Eingegangen: 22.4.2010

Angenommen: 10.9.2010

Publication Date:
30 March 2011 (online)

Anamnese und Befund

Ein 52-jähriger Patient wurde uns konsiliarisch mit der Verdachtsdiagnose einer rezidivierten CMV-Retinitis vorgestellt. Er befand sich seit über einem Jahr unter systemischer Steroidtherapie bei vermuteter Sarkoidose aufgrund nachgewiesener nicht verkäsender Granulome der inguinalen Lymphknoten. Trotz dieser Therapie verschlechterte sich der neurologische Status des Patienten, er wirkte seit einigen Tagen zunehmend lethargisch, somnolent und desorientiert, sodass von einem Übergang in eine Neurosarkoidose ausgegangen wurde.

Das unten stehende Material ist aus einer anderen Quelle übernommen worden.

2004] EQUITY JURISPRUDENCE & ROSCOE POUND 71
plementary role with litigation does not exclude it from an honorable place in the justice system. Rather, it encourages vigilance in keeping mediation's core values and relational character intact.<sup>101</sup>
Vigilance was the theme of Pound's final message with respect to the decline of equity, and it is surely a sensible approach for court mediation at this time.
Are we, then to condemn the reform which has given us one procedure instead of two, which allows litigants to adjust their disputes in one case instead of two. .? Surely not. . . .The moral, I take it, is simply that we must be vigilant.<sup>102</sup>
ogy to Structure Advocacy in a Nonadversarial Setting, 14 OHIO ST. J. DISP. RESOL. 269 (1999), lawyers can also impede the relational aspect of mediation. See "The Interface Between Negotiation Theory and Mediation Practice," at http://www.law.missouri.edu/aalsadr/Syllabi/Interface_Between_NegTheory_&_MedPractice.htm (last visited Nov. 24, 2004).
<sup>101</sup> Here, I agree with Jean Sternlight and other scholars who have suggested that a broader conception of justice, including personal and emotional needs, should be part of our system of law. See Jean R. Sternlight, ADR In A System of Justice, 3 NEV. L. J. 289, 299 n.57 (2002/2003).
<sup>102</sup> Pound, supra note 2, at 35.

Der internistische Aufnahmebefund zeigte einen Patienten im reduzierten Allgemein- und Ernährungszustand (68 kg Körpergewicht, 185 cm Körpergröße). Er klagte über starke Schmerzen im Bereich der Wirbelsäule sowie in den Hüftgelenken. Es wurde ein Gewichtsverlust von 20 kg innerhalb weniger Monate angegeben, ohne bestehende B-Symptomatik. Zudem sei dem Patienten seit ca. 3 Monaten ein beidseitiges „verschwommenes Sehen” aufgefallen.

Die Augenanamnese ergab, dass er 6 Jahre zuvor aufgrund einer beidseitigen retinalen CMV-Vaskulitis mit Begleitpapillitis und zystoidem Makulaödem therapiert wurde. Bei nachgewiesener CMV-DNA im Liquor wurde eine systemische Therapie mit Ganciclovir angesetzt. Darunter kam es zu einer vollständigen Remission der morphologischen und funktionellen ophthalmologischen Befunde (Visusanstieg von 0,3 auf 0,8 beidseits).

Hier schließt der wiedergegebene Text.